The attack, which occurred around 23:00 (18:00 GMT) in the district of Saddar, was claimed by the Revolutionary Army of Sindhudesh (SRA), which is fighting for the independence of the southern province of Sindh, whose Karachi is the capital.

In a statement posted on its Telegram channel, the SRA said it had detonated a “remotely controlled bomb” which targeted a coastguard vehicle, and pledged “to continue its resistance until the complete release” of the Sindh.

“Several” vehicles, including one belonging to the coastguard, were damaged in the explosion, which caused the death of a “passerby”, said Sajjad Khan, a local police official.

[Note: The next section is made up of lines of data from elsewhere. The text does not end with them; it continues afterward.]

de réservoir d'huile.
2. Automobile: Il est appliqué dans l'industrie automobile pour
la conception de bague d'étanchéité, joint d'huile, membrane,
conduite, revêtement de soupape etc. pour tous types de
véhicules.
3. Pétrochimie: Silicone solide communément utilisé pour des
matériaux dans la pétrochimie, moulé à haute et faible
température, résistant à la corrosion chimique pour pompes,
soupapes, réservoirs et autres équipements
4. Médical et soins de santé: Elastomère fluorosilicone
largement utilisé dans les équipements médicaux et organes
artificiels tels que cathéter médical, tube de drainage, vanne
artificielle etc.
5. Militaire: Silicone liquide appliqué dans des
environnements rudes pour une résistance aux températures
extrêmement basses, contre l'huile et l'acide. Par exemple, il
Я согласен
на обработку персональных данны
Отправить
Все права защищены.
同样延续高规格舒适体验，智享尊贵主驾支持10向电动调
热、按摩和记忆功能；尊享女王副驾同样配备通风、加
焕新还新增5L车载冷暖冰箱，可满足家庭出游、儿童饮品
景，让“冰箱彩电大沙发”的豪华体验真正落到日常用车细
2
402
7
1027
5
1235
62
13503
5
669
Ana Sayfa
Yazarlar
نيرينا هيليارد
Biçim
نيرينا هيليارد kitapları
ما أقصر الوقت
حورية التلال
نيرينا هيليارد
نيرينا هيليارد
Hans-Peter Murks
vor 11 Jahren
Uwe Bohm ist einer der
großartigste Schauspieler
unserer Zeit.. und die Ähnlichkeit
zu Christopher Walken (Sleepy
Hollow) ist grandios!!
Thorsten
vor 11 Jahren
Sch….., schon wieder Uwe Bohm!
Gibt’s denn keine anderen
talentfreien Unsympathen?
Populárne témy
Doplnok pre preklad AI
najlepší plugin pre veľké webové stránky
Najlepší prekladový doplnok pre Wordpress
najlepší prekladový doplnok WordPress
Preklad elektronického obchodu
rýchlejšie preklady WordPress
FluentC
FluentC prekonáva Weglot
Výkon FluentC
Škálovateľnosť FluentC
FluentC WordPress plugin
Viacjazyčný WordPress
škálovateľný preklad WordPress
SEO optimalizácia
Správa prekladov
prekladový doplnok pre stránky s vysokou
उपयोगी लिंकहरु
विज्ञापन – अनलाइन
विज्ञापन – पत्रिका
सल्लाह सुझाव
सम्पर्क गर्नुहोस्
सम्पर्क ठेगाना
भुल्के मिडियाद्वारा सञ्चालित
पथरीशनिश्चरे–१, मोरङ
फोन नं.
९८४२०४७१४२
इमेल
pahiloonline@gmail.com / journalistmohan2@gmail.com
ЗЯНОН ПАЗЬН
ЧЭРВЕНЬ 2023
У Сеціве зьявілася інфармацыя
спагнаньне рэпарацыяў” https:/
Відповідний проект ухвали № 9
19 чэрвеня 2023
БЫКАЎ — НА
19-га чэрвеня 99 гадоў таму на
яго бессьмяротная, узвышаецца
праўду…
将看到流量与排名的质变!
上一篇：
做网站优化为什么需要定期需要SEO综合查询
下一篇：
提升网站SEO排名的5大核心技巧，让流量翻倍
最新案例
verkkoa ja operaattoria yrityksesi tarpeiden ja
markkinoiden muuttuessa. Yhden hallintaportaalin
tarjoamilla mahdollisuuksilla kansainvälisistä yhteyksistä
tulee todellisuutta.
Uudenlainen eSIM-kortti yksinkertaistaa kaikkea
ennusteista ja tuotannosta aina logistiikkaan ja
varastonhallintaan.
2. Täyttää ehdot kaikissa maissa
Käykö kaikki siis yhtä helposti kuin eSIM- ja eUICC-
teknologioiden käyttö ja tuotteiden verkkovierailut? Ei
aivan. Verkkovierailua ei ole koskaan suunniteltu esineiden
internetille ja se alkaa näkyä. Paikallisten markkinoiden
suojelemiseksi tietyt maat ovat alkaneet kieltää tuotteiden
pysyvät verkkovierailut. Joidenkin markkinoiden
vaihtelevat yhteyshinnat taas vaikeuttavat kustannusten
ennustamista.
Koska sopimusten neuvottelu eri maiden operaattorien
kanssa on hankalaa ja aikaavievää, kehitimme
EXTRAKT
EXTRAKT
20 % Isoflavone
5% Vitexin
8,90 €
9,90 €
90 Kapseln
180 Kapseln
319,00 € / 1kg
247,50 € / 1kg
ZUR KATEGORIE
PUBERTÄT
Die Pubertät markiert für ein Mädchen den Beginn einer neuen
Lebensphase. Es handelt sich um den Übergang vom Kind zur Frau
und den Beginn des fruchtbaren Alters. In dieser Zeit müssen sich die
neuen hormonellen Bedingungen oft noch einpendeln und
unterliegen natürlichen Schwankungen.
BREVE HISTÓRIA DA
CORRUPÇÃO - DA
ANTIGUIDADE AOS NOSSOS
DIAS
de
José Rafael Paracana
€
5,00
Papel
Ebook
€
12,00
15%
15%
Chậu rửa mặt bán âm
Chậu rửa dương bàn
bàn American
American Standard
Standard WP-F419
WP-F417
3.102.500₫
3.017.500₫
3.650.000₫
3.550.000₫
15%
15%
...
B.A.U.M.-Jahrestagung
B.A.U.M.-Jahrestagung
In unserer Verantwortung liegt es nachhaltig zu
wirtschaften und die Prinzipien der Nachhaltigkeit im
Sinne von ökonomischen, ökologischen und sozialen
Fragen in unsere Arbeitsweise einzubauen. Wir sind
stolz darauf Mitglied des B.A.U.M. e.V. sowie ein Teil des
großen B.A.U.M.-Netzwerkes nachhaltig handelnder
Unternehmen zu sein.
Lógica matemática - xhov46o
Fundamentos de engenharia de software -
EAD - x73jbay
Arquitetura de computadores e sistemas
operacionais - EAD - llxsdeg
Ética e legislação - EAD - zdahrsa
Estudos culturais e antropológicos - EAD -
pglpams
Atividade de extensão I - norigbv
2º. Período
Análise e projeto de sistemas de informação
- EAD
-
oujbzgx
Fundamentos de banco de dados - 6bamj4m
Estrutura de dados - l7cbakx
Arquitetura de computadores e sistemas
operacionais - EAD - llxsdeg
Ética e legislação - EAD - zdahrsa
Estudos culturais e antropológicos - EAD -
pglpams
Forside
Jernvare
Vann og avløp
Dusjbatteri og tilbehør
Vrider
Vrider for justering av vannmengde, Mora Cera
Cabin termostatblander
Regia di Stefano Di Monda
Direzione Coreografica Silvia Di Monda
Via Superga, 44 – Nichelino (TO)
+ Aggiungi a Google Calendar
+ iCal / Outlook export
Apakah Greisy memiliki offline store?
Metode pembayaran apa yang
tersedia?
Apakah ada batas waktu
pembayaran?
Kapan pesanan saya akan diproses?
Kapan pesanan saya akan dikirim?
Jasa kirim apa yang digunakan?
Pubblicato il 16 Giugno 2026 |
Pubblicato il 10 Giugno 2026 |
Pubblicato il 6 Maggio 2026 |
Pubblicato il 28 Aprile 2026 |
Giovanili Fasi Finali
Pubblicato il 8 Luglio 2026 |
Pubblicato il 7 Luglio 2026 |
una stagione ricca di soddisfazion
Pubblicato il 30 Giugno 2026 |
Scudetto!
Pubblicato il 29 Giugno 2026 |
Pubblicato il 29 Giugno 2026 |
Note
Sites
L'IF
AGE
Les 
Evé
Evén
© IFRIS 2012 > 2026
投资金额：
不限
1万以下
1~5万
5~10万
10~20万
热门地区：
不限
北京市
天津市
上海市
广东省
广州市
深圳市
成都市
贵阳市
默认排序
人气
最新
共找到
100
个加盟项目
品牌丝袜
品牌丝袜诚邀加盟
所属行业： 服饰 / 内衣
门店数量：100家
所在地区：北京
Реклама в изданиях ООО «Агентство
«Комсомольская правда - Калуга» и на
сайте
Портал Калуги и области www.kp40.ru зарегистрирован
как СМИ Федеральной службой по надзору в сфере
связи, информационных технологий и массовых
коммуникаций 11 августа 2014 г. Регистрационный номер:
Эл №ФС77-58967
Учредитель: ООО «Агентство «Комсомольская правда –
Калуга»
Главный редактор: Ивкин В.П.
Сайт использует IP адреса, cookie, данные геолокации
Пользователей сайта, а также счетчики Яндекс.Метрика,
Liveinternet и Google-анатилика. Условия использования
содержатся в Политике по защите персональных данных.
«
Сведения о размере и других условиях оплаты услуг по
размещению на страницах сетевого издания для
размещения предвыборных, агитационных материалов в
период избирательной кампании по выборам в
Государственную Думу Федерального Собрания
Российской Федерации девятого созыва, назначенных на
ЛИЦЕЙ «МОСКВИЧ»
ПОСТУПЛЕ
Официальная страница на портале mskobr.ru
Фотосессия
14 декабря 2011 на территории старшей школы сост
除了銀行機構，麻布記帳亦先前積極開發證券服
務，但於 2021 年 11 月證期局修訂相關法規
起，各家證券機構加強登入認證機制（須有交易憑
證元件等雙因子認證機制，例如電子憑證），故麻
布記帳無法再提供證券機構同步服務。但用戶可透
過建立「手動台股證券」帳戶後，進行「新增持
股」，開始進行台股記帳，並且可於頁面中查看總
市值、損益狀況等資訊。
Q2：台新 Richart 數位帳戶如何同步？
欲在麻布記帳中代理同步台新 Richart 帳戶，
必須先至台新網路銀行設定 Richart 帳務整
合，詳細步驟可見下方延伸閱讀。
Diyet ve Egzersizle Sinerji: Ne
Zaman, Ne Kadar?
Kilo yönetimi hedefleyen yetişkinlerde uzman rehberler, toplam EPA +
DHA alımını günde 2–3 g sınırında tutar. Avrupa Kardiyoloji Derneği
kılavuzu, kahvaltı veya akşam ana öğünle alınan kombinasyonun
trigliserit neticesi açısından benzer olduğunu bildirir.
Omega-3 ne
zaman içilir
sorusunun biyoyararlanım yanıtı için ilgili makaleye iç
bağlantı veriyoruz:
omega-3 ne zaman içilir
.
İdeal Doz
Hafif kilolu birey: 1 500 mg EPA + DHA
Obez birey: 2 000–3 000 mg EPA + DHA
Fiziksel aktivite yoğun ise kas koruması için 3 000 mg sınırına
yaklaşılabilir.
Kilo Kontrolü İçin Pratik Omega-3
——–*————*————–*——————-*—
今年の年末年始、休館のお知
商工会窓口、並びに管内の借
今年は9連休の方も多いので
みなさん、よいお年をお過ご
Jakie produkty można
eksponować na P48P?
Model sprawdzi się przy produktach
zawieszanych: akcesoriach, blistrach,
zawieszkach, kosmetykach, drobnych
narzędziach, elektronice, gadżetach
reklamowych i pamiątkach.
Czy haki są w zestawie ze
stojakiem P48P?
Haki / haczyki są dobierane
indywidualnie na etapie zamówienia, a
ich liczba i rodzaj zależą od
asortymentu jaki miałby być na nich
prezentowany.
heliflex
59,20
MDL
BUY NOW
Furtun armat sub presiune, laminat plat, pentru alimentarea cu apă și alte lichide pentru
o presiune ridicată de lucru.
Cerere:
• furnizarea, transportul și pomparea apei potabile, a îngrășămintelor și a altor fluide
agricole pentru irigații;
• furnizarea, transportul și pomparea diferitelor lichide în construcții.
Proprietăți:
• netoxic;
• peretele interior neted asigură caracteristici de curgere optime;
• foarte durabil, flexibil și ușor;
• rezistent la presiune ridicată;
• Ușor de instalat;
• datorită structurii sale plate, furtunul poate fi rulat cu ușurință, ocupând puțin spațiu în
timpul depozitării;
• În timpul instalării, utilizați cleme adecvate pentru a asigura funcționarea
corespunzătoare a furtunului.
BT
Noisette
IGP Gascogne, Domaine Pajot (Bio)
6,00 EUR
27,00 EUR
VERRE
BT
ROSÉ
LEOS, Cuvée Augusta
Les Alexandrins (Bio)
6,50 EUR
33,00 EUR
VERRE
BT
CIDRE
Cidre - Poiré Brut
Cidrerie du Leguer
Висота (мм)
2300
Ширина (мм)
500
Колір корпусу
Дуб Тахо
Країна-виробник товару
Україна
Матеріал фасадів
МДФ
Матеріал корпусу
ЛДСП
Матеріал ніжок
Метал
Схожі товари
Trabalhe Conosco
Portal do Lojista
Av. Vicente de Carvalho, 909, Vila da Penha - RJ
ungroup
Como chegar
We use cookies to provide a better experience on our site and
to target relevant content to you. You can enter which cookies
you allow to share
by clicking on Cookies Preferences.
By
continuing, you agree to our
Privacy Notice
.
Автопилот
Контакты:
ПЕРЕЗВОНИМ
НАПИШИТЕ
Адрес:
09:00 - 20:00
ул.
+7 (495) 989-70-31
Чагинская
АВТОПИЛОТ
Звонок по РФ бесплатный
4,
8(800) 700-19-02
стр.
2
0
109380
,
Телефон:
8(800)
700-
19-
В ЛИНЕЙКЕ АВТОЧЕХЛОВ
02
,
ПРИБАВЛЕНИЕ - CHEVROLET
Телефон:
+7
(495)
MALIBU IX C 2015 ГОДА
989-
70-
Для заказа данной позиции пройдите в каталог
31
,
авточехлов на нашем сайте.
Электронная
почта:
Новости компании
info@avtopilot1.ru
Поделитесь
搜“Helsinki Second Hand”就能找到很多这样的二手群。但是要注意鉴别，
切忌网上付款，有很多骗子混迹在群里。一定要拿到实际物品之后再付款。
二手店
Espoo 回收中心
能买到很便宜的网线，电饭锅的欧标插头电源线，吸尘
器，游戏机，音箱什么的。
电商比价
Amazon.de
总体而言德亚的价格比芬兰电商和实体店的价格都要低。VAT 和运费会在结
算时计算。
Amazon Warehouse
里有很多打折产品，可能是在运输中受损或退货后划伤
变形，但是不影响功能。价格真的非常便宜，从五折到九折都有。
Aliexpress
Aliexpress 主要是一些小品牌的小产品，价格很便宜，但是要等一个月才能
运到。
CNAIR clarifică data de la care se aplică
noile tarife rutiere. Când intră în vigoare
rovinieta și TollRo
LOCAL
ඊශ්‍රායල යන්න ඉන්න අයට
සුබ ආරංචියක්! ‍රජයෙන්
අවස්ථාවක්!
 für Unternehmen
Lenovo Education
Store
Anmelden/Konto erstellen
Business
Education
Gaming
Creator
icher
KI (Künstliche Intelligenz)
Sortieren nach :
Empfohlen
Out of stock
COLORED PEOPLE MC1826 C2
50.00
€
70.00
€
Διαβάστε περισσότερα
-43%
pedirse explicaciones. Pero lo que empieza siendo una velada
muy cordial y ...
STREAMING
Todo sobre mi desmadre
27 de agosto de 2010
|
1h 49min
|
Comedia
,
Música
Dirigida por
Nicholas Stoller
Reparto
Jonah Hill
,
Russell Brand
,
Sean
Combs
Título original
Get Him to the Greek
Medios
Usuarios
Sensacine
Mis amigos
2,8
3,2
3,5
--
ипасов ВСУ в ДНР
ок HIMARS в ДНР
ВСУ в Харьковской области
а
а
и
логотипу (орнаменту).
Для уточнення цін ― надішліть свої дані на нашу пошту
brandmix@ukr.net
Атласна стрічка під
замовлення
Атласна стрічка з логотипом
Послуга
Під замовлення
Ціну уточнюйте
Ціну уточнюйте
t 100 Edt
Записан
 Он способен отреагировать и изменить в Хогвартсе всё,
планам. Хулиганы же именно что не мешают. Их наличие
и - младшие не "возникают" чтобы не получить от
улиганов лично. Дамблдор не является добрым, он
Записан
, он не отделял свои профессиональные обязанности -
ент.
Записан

“According to the first elements of the investigation, the bomb had been placed on a motorcycle parked next to a garbage can,” he explained.

Victims were still being treated Friday morning at Jinnah Hospital for injuries caused by steel balls placed with the explosive to amplify the damage, said an official of the establishment, Shahid Rasool.

Nine of the injured were still hospitalized and three were allowed to go home, according to this source.

The attack comes more than two weeks after a suicide bombing by a female suicide bomber killed four people, including three Chinese teachers working for the Confucius Cultural Institute on the University of Karachi campus.

The Balochistan Liberation Army (BLA), a group fighting for the independence of this province, the largest and poorest in Pakistan, and which has often targeted Chinese interests in the country in the past, had claims.

Pakistan has been facing deteriorating security in recent months, especially since the Taliban took power in Afghanistan in mid-August.

After several years of relative calm, the attacks have resumed with renewed vigor, carried out by the Pakistani Taliban of the Tehreek-e-Taliban Pakistan (TTP), the regional branch of the Islamic State group (EI-K), or separatist groups Baluchis.

Pakistan accuses the Taliban of letting these groups use Afghan soil to plan their attacks, which Kabul has repeatedly denied.

This trend has been confirmed in recent weeks, with the number of attacks increasing by 24% between March and April, according to the PICSS Institute in Islamabad.